Abstract

The Advanced Land Observing Satellite Daichi (ALOS) was successfully injected into its mission orbit on March 26, 2006. ALOS' missions require the orbit to be precisely recurrent regarding both the ground track and altitude. Therefore, the ALOS mission orbit is a sun-synchronous sub-recurrent frozen orbit. A sun-synchronous orbit has to be maintained by compensating inclination change caused by lunisolar gravity perturbation. In the ALOS case, inclination adjustment is planned every two and a half years. The inclination adjustment should be done by out-of-plane maneuvers. During the inclination adjustment, it is also required that the ground track and altitude error should be minimized. However, it is difficult because there are some restrictions on the out-of-plane maneuvers; such as necessity of attitude change maneuver, extra in-plane accelerations by the attitude change maneuver.

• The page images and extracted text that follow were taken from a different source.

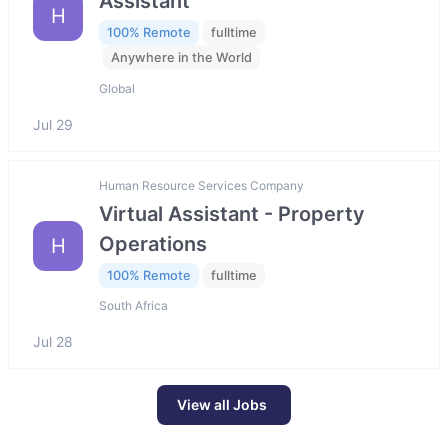
Assistant
H
100% Remote
fulltime
Anywhere in the World
Global
Jul 29
Human Resource Services Company
Virtual Assistant - Property
Operations
H
100% Remote
fulltime
South Africa
Jul 28
View all Jobs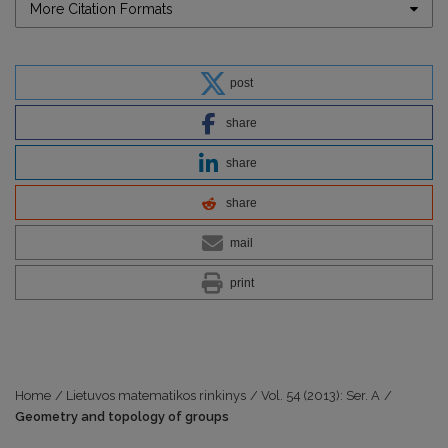
More Citation Formats
post
share
share
share
mail
print
Home
/
Lietuvos matematikos rinkinys
/
Vol. 54 (2013): Ser. A
/
Geometry and topology of groups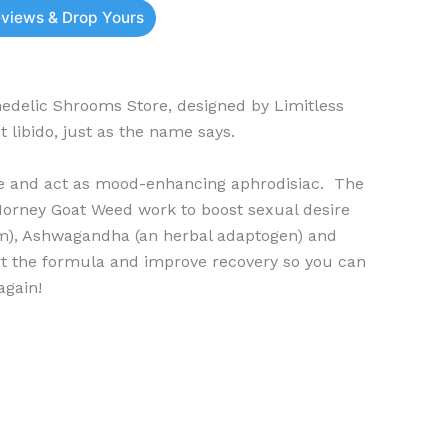
eviews & Drop Yours
delic Shrooms Store, designed by Limitless
 libido, just as the name says.
ve and act as mood-enhancing aphrodisiac. The
orney Goat Weed work to boost sexual desire
m), Ashwagandha (an herbal adaptogen) and
rt the formula and improve recovery so you can
again!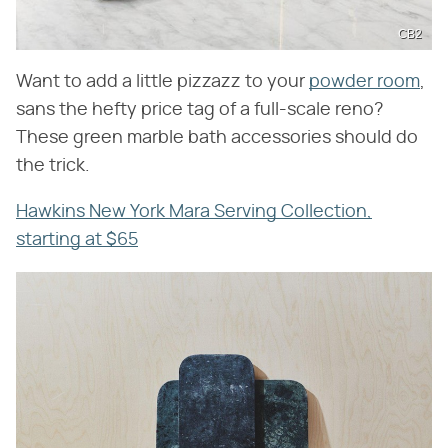
CB2
Want to add a little pizzazz to your
powder room
,
sans the hefty price tag of a full-scale reno?
These green marble bath accessories should do
the trick.
Hawkins New York Mara Serving Collection,
starting at $65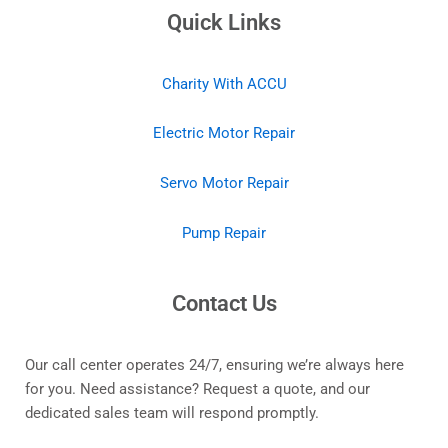
Quick Links
Charity With ACCU
Electric Motor Repair
Servo Motor Repair
Pump Repair
Contact Us
Our call center operates 24/7, ensuring we’re always here
for you. Need assistance? Request a quote, and our
dedicated sales team will respond promptly.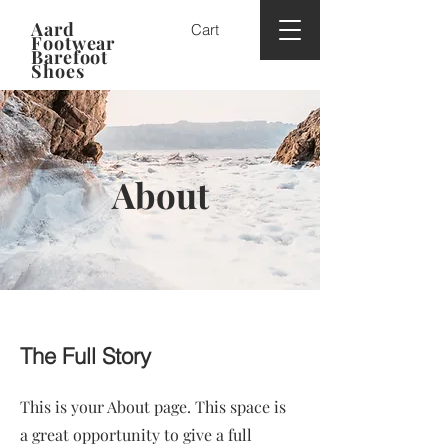
Aard
Cart
Footwear
Barefoot
Shoes
About
The Full Story
This is your About page. This space is
a great opportunity to give a full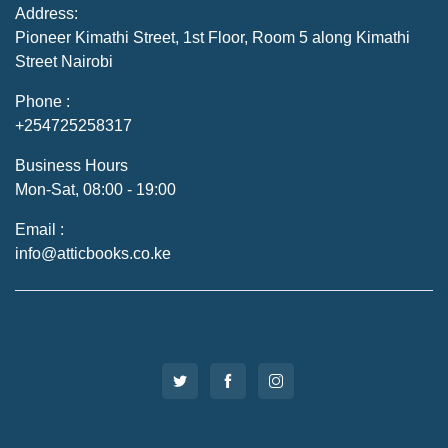
Address:
Pioneer Kimathi Street, 1st Floor, Room 5 along Kimathi
Street Nairobi
Phone :
+254725258317
Business Hours
Mon-Sat, 08:00 - 19:00
Email :
info@atticbooks.co.ke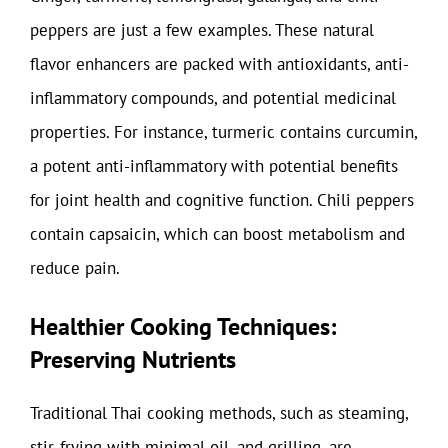
peppers are just a few examples. These natural
flavor enhancers are packed with antioxidants, anti-
inflammatory compounds, and potential medicinal
properties. For instance, turmeric contains curcumin,
a potent anti-inflammatory with potential benefits
for joint health and cognitive function. Chili peppers
contain capsaicin, which can boost metabolism and
reduce pain.
Healthier Cooking Techniques:
Preserving Nutrients
Traditional Thai cooking methods, such as steaming,
stir-frying with minimal oil, and grilling, are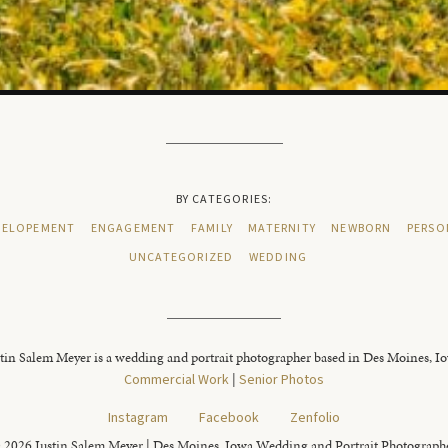
BY CATEGORIES:
ELOPEMENT
ENGAGEMENT
FAMILY
MATERNITY
NEWBORN
PERSO
UNCATEGORIZED
WEDDING
tin Salem Meyer is a wedding and portrait photographer based in Des Moines, I
Commercial Work
|
Senior Photos
Instagram
Facebook
Zenfolio
 2026 Justin Salem Meyer | Des Moines, Iowa Wedding and Portrait Photograph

JAXA planned and performed the inclination adjustment which kept the ground track and altitude error as small as possible by estimating extra in-plane accelerations and exploiting rotation of eccentricity vector caused by gravity perturbations. In this paper, we review the ALOS requirements for orbit keeping, and discuss the challenges of ALOS inclination adjustment maneuvers due to the restrictions. Our strategies and the theoretical background are also presented with subsequent evaluation of flight results.